20年以上勤めた会社を辞め、料理の道に入ることを決意した。
植野さんは「いきなりお店に入るのは大変だったんじゃないですか?」と疑問をぶつける。
中西さんは「初めはレシピも全て分からないので表を作って厨房に貼って、あとは手際の勉強をしていました」と苦労を明かす。
素人同然で飛び込んだ料理の道。しかし、持ち前の行動力を発揮して閃いたアイデアを次々と実践。
まずは、鉄鋼会社の技術マンだった頃の経験を生かし、餃子のキャベツの水切り専用マシンを自ら設計する。
これによりキャベツの水分を簡単にしっかり絞ることができ、よりおいしい餃子が完成した。

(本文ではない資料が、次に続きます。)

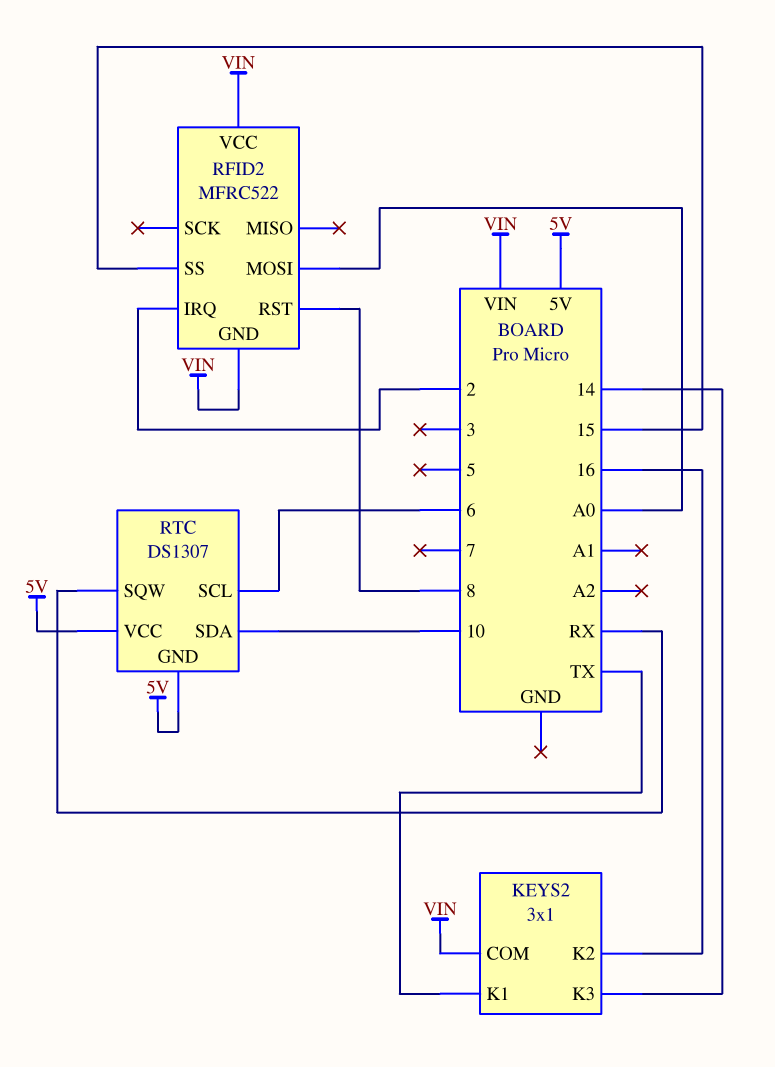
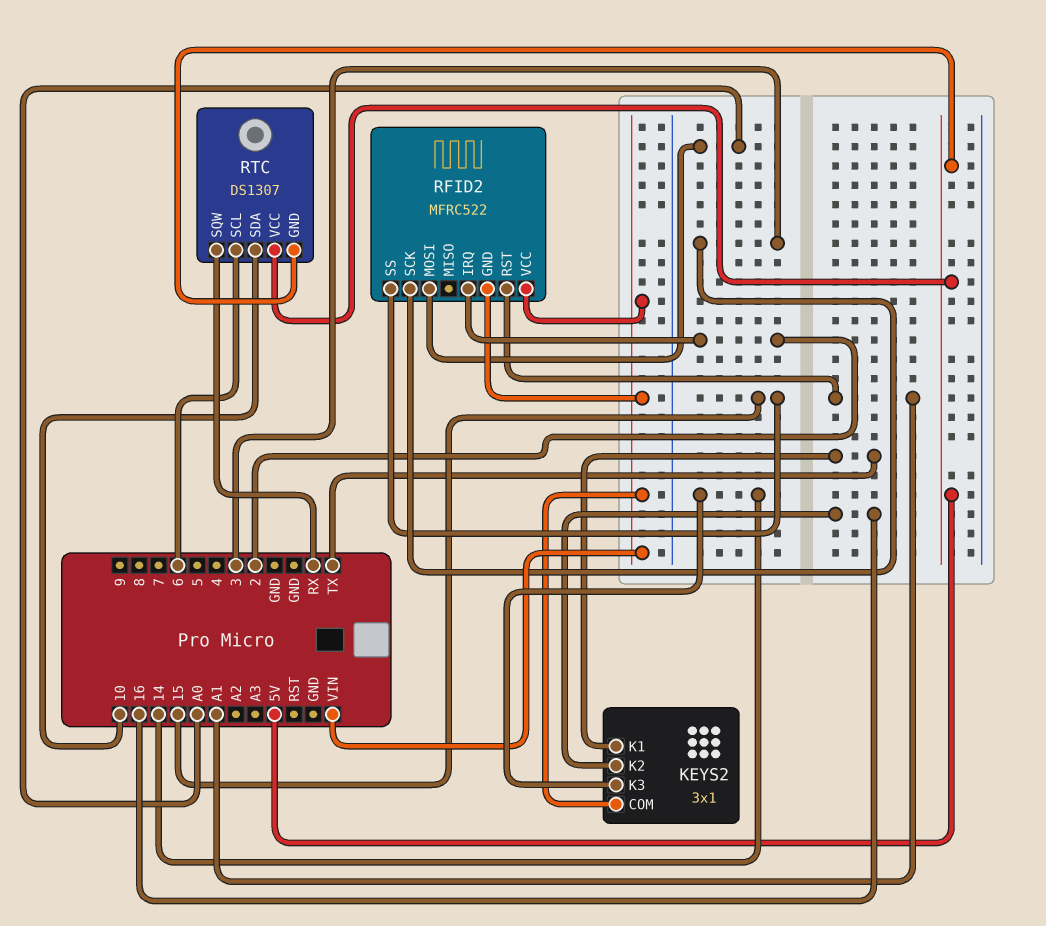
RFID2 pin RST: 8 -> A1
RFID2 pin SCK: none -> 3

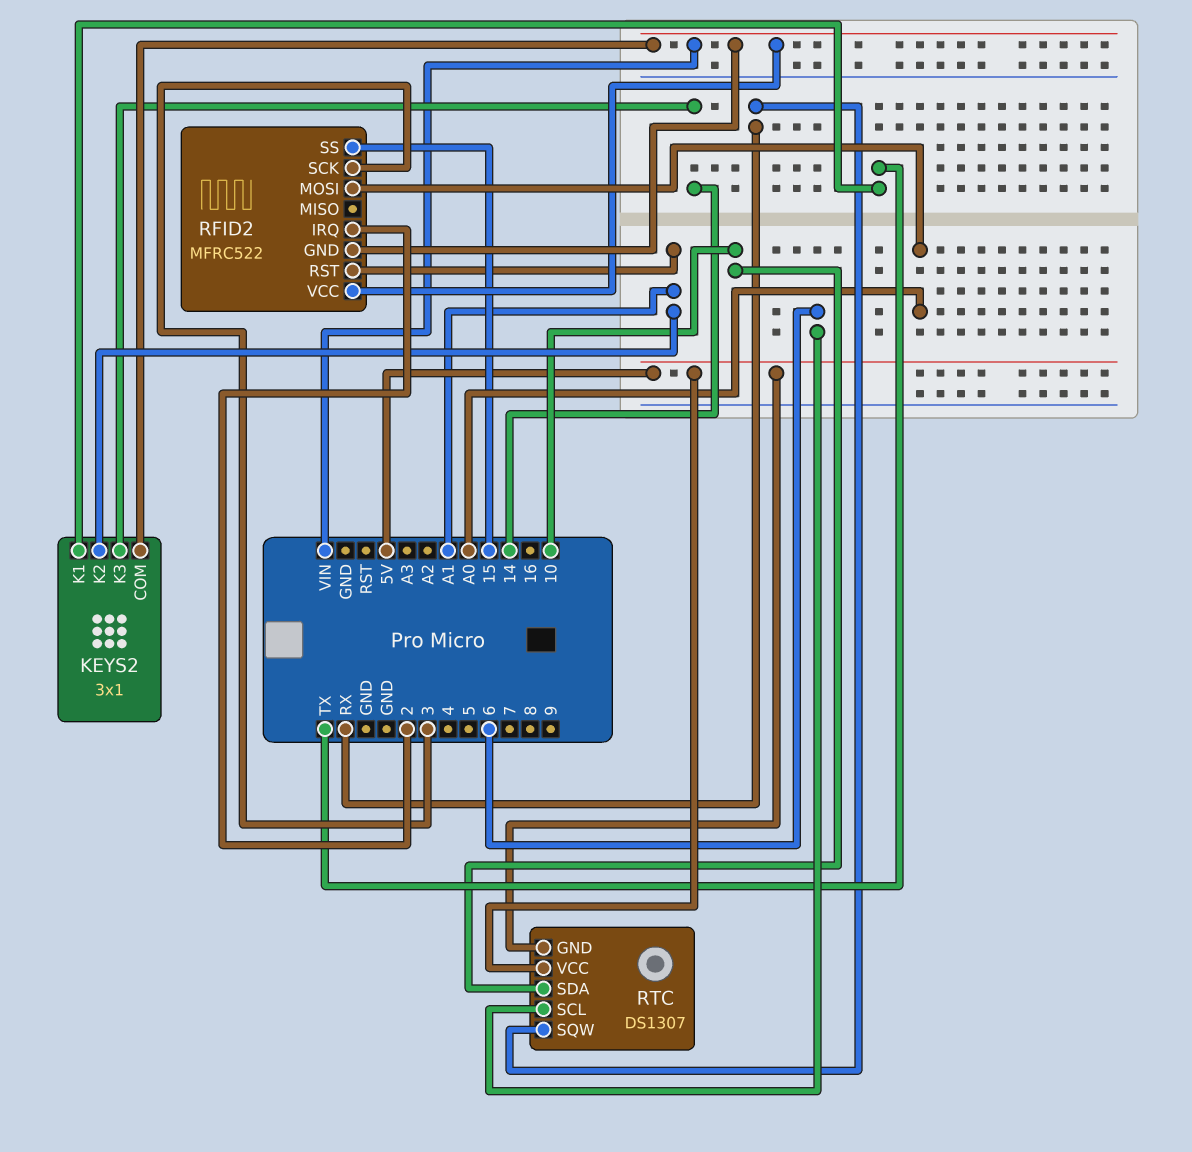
KEYS2 pin K2: 16 -> A1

さらに中西さんは「何か話題になるメニューを考えて店を有名にできないかな」と悩み、そこで考案したのが「タワーかた焼きそば」。
中西さんは「沼津港で“かき揚げタワー”があったんです。あれを見て太陸でも全国区並の物を作ろうと思って、インスタ映えするやつを考えた。ちょうど15年前に」と明かした。この作戦は成功し、連日お客さんが押し寄せる人気店となった。
本日のお目当ては、太陸の「タワーかた焼きそば」。
一口食べた植野さんは「麺がしっかり揚げてあり、餡との相性がとても良い」と絶賛。
太陸「タワーかた焼きそば」のレシピを紹介する。
■材料(1~2人分)
中華麺(極細)…2玉(1玉、約93g)
豚バラ肉(こま切れ)…30g
キャベツ(1cm幅に切る)…170g
にら(5cm幅に切る)…12g
もやし…160g
にんじん(短冊切り)…12g
玉ねぎ(1cm幅に切る)…45g
きくらげ(生)…30g
白こしょう…1g
水溶きかたくり粉…65ml
ごま油…適量
ラード…適量
洋がらし…お好み
[スープ]
中華スープ(市販/鶏がら)…500ml
薄口しょう油…88ml
砂糖…24g
■作り方
(1) [スープ作り]ボウルに鶏がらの中華スープ・砂糖を入れ、砂糖を溶かす。
(2)薄口しょう油を加えて軽く混ぜる。
(3)約175℃に熱したラードにかき揚げリングをセットし、中華麺をほぐしながら入れる。
(4)箸で麺をかき混ぜ、空気を入れる。
(5)30秒ほど揚げたらかき揚げリングを外し、裏返す。
(6)全体が色づいたら取り出し、同様にもう一つ揚げる。
(7)中華鍋を強火で熱し、ラードをなじませる。
(8)豚バラ肉を入れ、軽く炒める。
(9)野菜類を全部入れ、全体に油がなじむまで炒める。
(10)スープを加える。
(11)こしょうを混ぜ、野菜の食感が残る程度に煮詰める。
(12)おたまで軽く混ぜて、鍋の温度を均一にする。
(13)水溶きかたくり粉を3回にわけて加え、とろみをつける。
(14)ごま油を回しかける。
(15)皿にのせた麺に餡をたっぷりかける。
■ポイント・コツ
※こしょうの量は味をみて調整すること。
※とろみはしっかりつけること。